Jay Chattaway (born July 8, 1946) is an American composer of film and television scores. He is mainly known for his work as composer for several Star Trek television series: Star Trek: The Next Generation, Star Trek: Deep Space Nine, Star Trek: Voyager, and Star Trek: Enterprise.

In 2001, he won an Emmy for Outstanding Music for a Series for the final episode of Star Trek: Voyager.

Early life
Chattaway was born in Monongahela, Pennsylvania and studied music at West Virginia University.

College career
At WVU, Chattaway was also a member of many student organizations, including the Mountaineer Marching Band, Lambda Chi Alpha social fraternity, Kappa Kappa Psi honorary band service fraternity, and Phi Mu Alpha Sinfonia men's music social fraternity.

He was initiated into the Omicron Chapter of Kappa Kappa Psi at WVU on December 6, 1965, and is currently an alumni brother of the fraternity. His initiation into the Epsilon Sigma chapter of Phi Mu Alpha took place on March 1, 1965.

He became a regular member of a rhythm and blues band called the Abductors in which he played trumpet, wrote the musical scores, and was musical director.

ASSIGNED TASK 1:
Answer these using the Jay Chattaway biography:
(a) In what town and state was Chattaway born?
(b) Which instrument did he play in the Abductors?
(c) On what date was he initiated into the Epsilon Sigma chapter of Phi Mu Alpha?
ASSIGNED TASK 2: Quote the Jay Chattaway biography from "In 2001, he" up to and including "West Virginia University.".
Use only the Jay Chattaway biography for these answers.

RECORDED DATA:
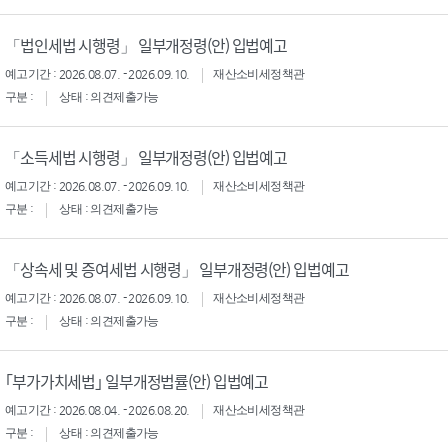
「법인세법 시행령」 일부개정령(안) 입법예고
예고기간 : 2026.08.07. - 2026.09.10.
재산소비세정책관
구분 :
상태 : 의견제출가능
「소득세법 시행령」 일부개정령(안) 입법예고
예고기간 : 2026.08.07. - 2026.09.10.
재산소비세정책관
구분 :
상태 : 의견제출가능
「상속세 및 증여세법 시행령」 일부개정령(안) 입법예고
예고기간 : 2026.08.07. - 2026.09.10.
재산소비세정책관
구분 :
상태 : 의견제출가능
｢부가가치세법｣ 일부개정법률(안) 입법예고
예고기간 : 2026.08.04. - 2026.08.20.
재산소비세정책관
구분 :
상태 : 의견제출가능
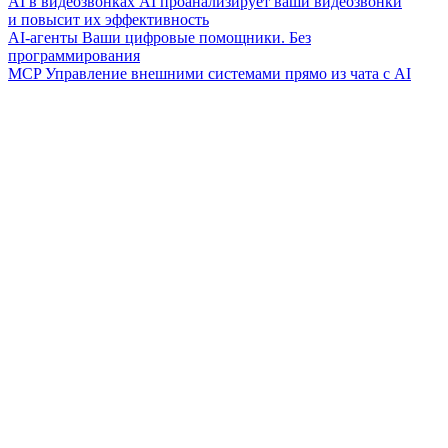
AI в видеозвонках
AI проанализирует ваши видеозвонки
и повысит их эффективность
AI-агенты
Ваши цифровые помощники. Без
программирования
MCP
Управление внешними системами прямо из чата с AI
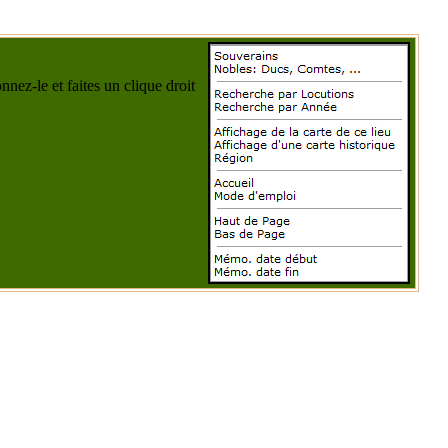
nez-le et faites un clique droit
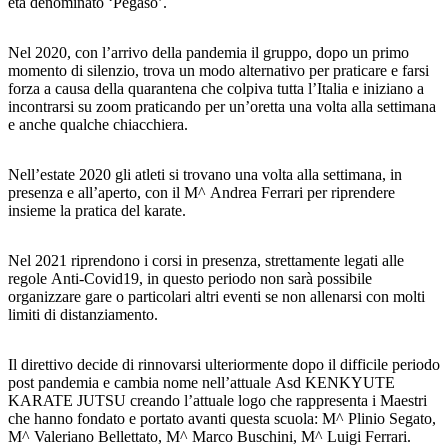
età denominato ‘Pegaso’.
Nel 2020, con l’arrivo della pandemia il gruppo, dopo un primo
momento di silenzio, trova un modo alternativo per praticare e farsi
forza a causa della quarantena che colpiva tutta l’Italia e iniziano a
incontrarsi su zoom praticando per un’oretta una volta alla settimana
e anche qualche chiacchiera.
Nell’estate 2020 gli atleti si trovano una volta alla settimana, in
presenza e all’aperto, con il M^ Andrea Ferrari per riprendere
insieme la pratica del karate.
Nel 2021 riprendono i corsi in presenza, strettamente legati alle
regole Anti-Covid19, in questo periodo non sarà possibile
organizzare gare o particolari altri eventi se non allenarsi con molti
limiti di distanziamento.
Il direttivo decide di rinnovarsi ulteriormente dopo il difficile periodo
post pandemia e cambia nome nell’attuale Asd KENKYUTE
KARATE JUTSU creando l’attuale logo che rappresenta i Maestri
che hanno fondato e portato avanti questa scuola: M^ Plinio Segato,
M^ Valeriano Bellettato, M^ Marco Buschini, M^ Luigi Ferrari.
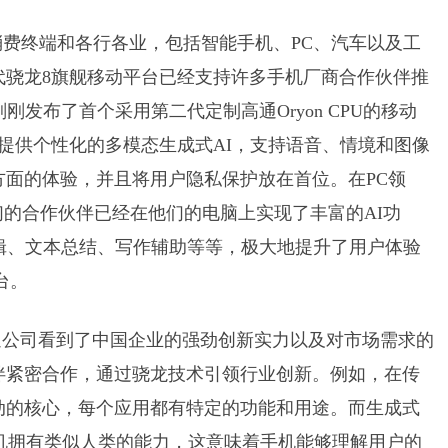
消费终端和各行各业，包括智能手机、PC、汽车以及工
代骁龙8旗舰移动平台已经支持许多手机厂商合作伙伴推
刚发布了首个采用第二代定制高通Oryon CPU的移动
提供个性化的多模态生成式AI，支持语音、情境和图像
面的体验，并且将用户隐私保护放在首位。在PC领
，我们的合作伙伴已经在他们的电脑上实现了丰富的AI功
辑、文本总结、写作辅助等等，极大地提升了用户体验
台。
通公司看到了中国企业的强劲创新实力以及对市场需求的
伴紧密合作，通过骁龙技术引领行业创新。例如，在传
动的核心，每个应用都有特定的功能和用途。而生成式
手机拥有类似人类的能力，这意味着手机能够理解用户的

==

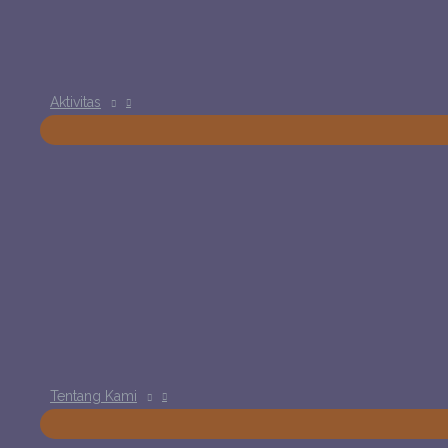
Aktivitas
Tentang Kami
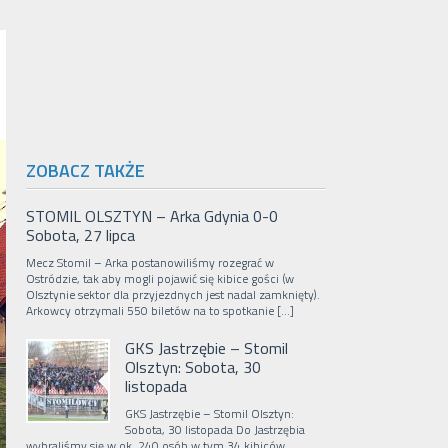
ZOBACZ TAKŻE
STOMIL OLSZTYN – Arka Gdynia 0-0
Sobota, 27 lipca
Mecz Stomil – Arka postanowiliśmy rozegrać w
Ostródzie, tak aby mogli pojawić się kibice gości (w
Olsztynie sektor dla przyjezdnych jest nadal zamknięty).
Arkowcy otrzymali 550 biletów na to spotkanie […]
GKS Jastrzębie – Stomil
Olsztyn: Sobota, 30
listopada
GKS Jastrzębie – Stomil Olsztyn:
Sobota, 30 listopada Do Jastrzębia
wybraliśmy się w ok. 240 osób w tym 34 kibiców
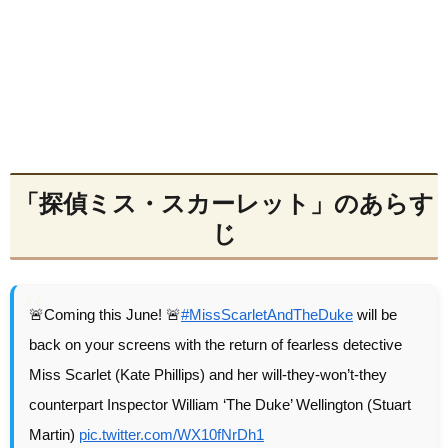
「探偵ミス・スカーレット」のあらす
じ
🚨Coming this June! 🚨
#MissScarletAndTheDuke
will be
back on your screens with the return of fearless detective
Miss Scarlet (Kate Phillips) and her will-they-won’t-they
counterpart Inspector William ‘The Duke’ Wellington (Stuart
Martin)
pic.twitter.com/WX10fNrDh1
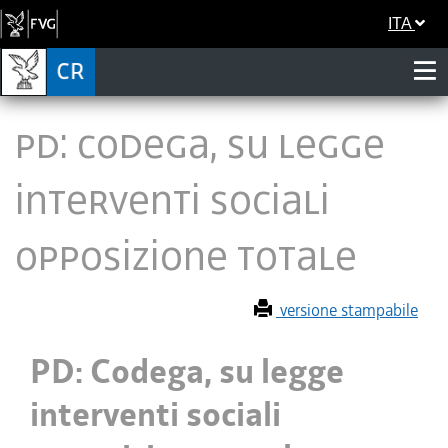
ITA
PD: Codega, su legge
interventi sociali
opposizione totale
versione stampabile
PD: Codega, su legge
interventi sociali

---

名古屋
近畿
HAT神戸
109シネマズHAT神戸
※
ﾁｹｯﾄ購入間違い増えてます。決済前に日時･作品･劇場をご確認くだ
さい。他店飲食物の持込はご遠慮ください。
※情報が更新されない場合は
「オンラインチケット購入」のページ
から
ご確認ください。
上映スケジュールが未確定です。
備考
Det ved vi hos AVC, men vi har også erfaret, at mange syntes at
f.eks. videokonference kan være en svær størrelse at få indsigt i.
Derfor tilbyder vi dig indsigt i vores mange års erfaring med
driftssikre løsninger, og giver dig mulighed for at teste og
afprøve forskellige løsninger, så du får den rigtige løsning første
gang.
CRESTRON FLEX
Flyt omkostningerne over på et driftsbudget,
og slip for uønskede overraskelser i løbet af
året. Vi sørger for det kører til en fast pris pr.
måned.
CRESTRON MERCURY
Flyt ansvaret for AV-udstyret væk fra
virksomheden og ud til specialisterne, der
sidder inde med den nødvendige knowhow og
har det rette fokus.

TASK OUTPUT 1:
(a) Monongahela, Pennsylvania
(b) Trumpet
(c) March 1, 1965

TASK OUTPUT 2:
In 2001, he won an Emmy for Outstanding Music for a Series for the final episode of Star Trek: Voyager.

Early life
Chattaway was born in Monongahela, Pennsylvania and studied music at West Virginia University.